▶ [Description of the task] In the records that follow, count each line where the string "textcolor" occurs. Provide the total and no other text.

▶ [Exercise materials]

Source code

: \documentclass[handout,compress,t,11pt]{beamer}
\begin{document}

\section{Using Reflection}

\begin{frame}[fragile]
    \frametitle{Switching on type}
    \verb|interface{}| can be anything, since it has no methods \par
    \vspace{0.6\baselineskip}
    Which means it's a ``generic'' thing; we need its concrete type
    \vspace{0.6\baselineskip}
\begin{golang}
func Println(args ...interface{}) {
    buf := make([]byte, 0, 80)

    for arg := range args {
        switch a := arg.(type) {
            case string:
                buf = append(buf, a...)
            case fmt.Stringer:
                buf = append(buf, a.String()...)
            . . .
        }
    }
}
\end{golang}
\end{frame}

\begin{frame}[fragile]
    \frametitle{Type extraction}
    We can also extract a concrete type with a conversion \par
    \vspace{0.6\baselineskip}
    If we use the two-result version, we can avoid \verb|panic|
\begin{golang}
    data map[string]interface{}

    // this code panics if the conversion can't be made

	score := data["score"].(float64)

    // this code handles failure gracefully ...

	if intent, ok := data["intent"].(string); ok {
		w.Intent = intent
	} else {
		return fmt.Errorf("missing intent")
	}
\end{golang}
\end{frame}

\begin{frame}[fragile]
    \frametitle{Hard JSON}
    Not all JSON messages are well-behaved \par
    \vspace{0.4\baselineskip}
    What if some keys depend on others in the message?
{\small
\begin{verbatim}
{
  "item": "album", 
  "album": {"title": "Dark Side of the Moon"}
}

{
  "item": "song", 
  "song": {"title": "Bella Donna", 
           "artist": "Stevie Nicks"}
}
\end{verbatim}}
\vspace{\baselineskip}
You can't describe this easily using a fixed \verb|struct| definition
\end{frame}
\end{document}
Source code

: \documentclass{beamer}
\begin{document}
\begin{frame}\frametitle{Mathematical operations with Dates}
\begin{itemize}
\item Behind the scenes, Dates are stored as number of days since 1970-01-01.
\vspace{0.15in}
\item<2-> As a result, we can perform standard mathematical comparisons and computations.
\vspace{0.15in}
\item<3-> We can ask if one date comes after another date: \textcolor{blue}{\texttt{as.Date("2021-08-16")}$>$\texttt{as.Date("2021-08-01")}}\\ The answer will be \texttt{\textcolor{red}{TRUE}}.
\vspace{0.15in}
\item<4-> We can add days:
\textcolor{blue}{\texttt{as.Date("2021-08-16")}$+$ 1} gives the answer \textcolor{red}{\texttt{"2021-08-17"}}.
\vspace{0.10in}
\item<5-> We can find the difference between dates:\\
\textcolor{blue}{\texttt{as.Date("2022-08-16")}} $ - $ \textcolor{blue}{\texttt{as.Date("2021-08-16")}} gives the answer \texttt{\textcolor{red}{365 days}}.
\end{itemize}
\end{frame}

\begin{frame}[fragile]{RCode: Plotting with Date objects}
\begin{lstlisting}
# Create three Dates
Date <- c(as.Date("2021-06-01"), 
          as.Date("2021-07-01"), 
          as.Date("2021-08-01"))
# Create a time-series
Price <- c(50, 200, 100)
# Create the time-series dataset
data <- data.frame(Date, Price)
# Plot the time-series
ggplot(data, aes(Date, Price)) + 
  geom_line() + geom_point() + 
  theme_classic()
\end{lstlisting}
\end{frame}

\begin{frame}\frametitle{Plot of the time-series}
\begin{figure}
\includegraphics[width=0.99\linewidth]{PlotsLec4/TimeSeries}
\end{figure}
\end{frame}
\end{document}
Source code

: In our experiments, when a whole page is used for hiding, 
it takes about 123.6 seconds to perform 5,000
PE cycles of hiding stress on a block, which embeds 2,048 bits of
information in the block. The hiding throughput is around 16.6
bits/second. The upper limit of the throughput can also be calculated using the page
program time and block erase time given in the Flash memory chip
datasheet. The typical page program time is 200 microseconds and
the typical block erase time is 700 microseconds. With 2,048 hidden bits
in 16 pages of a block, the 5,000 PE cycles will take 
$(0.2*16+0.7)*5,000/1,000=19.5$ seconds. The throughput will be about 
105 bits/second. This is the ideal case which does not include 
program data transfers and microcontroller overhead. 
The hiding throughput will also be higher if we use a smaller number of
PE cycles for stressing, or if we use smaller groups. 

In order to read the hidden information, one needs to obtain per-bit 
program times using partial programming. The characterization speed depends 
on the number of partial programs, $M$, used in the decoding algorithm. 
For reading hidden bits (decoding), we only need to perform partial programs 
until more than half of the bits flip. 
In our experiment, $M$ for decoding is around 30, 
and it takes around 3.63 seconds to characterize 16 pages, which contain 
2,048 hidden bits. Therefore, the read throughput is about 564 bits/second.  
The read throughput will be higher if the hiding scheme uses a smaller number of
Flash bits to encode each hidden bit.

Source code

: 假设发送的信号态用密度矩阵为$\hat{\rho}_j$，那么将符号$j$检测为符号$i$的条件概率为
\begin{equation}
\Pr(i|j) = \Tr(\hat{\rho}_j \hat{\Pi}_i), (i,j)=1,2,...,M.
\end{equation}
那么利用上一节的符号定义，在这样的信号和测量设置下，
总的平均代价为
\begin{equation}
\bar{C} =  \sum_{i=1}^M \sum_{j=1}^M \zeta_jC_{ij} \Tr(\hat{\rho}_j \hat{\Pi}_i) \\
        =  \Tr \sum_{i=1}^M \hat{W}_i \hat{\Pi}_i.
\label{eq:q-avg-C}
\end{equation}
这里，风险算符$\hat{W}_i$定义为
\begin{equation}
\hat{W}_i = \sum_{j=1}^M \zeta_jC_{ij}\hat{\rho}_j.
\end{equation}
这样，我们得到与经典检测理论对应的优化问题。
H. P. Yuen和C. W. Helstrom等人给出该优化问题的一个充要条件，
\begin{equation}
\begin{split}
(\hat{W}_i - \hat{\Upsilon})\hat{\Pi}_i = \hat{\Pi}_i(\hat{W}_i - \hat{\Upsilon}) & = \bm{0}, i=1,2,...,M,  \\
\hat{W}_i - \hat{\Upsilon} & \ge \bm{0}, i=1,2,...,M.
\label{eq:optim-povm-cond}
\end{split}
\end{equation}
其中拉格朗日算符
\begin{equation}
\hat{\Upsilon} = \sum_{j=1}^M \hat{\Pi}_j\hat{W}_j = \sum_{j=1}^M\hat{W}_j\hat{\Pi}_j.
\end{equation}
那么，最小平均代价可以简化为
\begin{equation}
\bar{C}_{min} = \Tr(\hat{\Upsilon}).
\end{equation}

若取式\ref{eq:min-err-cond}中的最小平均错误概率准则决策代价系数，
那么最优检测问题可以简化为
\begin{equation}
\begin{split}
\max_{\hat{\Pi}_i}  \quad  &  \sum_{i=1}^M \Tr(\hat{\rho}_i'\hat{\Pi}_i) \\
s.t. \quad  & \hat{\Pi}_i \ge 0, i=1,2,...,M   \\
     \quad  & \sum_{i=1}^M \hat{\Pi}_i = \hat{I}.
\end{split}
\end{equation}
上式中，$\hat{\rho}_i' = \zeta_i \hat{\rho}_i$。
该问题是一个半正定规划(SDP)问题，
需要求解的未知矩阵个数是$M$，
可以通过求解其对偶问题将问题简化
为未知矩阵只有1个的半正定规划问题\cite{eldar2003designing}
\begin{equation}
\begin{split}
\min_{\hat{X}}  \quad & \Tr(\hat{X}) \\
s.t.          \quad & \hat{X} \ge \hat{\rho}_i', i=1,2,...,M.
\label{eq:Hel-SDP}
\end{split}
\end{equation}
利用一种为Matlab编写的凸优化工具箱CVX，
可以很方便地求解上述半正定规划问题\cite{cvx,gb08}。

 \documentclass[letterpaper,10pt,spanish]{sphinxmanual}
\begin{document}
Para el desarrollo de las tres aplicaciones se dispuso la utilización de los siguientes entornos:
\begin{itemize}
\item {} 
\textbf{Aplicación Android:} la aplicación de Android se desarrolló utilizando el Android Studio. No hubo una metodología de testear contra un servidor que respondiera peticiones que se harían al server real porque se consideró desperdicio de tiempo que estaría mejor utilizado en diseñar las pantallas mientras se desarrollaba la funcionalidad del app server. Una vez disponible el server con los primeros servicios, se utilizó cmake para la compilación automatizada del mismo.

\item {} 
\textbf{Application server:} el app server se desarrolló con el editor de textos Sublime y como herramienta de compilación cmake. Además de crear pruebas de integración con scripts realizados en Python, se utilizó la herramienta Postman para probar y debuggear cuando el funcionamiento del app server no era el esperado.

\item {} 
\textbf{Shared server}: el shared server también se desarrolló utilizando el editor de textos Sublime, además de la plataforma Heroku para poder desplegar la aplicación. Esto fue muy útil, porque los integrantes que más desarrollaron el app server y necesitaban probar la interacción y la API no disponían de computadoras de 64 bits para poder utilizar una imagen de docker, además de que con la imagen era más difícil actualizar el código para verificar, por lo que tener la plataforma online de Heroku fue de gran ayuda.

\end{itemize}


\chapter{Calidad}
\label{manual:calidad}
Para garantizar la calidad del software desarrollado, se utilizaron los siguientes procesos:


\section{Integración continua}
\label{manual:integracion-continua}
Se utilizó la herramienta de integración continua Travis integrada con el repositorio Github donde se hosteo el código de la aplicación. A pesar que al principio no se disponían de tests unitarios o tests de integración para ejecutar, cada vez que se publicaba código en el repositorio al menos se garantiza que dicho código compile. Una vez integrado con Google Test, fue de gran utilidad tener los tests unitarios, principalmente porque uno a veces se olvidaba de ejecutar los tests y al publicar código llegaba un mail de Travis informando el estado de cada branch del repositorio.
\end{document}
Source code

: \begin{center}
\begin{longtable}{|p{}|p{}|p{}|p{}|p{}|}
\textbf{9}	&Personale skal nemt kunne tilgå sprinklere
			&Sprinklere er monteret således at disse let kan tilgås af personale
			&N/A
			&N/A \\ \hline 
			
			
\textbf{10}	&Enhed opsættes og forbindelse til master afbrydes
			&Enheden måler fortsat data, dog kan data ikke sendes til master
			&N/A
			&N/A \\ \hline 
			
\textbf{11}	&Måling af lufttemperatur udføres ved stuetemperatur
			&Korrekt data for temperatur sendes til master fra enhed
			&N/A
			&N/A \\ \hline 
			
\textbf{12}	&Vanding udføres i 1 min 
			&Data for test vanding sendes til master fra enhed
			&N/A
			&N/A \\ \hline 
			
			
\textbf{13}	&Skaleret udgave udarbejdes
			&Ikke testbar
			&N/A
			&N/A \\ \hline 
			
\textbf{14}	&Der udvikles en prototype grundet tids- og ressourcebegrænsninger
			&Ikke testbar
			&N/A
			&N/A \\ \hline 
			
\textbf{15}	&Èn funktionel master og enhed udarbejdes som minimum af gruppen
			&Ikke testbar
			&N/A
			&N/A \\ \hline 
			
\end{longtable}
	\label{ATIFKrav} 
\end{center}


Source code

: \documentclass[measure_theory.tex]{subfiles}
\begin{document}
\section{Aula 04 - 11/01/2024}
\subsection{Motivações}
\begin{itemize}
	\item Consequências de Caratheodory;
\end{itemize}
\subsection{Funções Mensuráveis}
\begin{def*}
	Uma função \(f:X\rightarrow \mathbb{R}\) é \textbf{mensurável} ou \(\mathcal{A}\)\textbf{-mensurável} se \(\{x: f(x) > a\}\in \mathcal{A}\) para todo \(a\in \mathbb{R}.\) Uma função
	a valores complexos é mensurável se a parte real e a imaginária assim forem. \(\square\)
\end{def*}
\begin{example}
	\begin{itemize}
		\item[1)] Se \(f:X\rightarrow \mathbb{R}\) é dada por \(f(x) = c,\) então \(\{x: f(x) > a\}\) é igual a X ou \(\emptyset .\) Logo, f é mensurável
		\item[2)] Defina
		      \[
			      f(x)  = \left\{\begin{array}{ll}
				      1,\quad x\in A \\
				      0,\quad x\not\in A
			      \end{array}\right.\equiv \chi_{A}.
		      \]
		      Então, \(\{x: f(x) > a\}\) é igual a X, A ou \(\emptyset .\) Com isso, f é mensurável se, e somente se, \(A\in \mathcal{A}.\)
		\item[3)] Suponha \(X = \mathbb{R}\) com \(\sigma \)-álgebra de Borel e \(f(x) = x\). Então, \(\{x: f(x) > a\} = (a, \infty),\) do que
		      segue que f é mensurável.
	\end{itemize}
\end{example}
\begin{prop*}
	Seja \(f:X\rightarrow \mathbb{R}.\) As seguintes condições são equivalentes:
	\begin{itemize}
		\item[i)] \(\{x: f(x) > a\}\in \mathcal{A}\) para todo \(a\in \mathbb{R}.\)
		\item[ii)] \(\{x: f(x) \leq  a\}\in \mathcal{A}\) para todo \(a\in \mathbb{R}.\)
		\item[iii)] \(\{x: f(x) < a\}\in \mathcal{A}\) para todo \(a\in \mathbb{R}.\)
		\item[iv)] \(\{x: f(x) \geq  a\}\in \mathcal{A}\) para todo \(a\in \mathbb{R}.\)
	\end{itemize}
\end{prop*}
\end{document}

▶ [Solution for this exercise] 3